Serologic screening for syphilis should be performed in patients with cryptogenic stroke, particularly in those with risk factors for syphilis [14, 19]. The presence of a positive treponemal test should prompt further evaluation for neurosyphilis in the form of a lumbar puncture [20]. CSF features suggestive of neurosyphilis include lymphocytic pleocytosis, low glucose, and raised protein [14], which may occur in HIV alone as well [21]. Positive CSF VDRL is diagnostic of neurosyphilis, although the absence of CSF VDRL does not exclude it [22]. In patients with high suspicion for neurosyphilis, further evaluation in the form of CSF FTA-ABS is recommended [22].

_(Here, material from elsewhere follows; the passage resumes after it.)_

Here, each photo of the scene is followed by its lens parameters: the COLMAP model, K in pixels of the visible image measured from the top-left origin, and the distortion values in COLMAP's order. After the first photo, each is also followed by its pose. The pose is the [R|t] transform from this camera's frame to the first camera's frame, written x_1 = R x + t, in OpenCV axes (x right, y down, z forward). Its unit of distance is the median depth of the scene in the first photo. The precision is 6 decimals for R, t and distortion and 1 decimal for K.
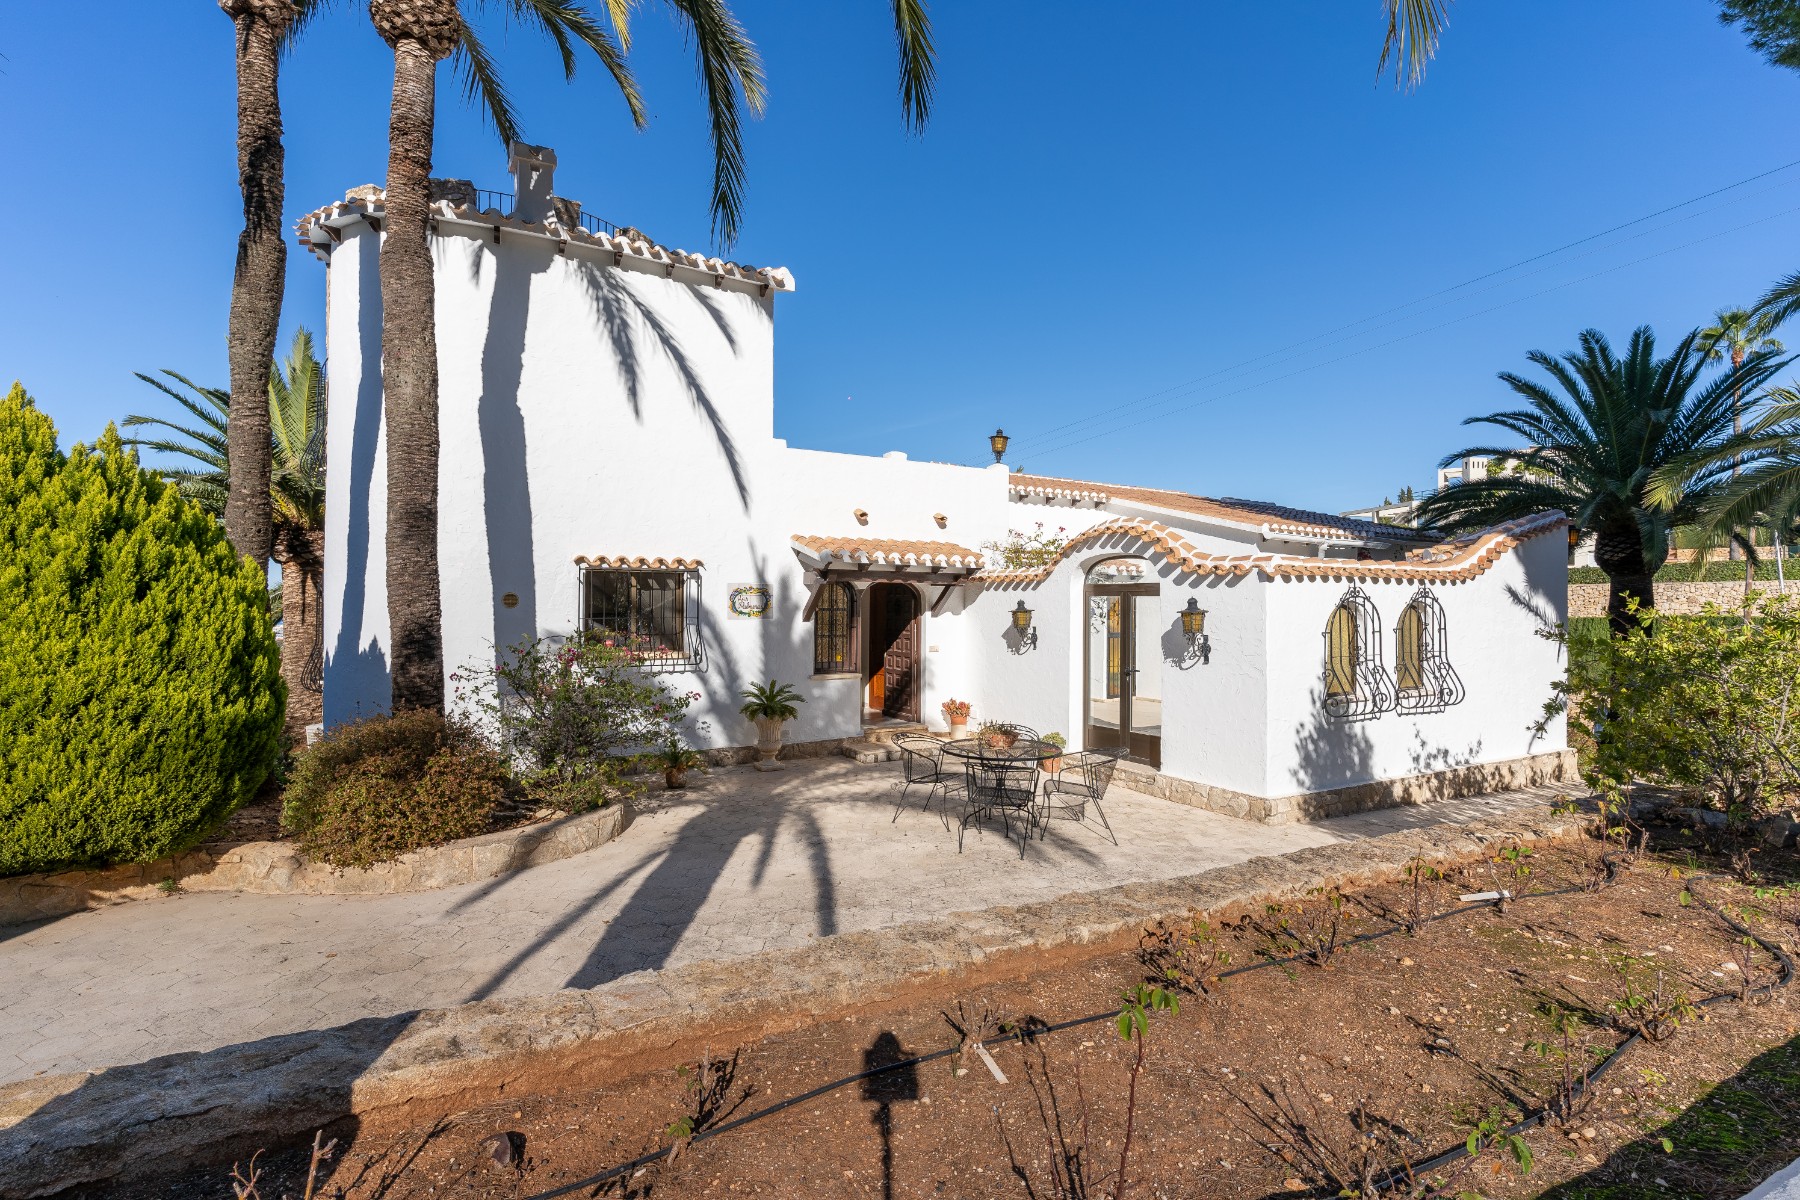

Treatment of neurosyphilis is the same in HIV positive and negative patients and involves a 10- to 14-day course of high-dose intravenous benzylpenicillin [22]. Repeat CSF evaluation every 6 months is recommended in patients whose pretreatment CSF showed pleocytosis until the CSF cell count normalizes. Declining nontreponemal titres may be predictive of normalization of CSF white cell count [23]. Neurological deficits frequently but not always resolve following treatment. Conventional therapy including antiplatelets and statins for secondary prevention of stroke has not been well studied in patients with HIV or neurosyphilis. However, it is reasonable to suggest that such therapy be implemented in the absence of contraindications, bearing in mind the potential for drug interactions with HAART [6, 24, 25]. With the increasing life expectancy of patients with HIV, the incidence of stroke in patients with HIV may be expected to rise. As such, there may be a role for further investigation into the management of stroke in patients with HIV.

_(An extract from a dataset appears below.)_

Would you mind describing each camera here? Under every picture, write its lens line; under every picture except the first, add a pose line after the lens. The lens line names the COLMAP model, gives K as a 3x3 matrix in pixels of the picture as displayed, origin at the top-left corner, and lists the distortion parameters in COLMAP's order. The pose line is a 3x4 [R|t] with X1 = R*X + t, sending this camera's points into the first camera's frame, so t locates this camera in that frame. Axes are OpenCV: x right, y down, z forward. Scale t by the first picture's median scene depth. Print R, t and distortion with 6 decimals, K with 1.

In our patient, despite his age, the absence of cardiovascular risk factors as well as his known diagnosis of retroviral disease prompted further evaluation which included not just screening for syphilis but also for other prothrombotic states. His positive serum VDRL and TPPA serologies in the absence of clinical features of syphilis confirmed the diagnosis of latent syphilis. Further history from the patient was unrevealing for any recent sexual encounters or positive contact history. His subsequent positive CSF VDRL confirms the diagnosis of neurosyphilis, while his cerebrovascular imaging was consistent with that of vasculitis, leading to the diagnosis of ischemic stroke secondary to meningovascular syphilis. As this patient had no other cardiovascular risk factors, and his LDL-c was normal, the decision was made to discontinue his aspirin and statin. Our patient’s HIV infection was well suppressed with HAART. This suggests that screening for neurosyphilis in HIV patients who present with ischemic stroke is essential regardless of the degree of immunosuppression.

3. Conclusion

In summary, patients with HIV are predisposed to cerebrovascular diseases through a variety of aetiologies, of which neurosyphilis is an easily diagnosed and treatable cause. While these mechanisms of stroke are commoner in patients with AIDS, in the absence of identifiable risk factors, care should be taken to exclude an underlying cause in order to ensure correct treatment and prevention of recurrent episodes of debilitating stroke. Also, it is to be noted that stroke can be an initial presentation of neurosyphilis and requires a high index of suspicion.

Disclosure

Kalimullah Jan (formerly) worked at the Department of Neurosurgery, Aga University Hospital, Karachi, Pakistan.

Conflicts of Interest

The authors declare that they have no conflicts of interest.

Authors’ Contributions

Kalimullah Jan and Rebecca Hoe Hui Min contributed equally to this manuscript and share first authorship.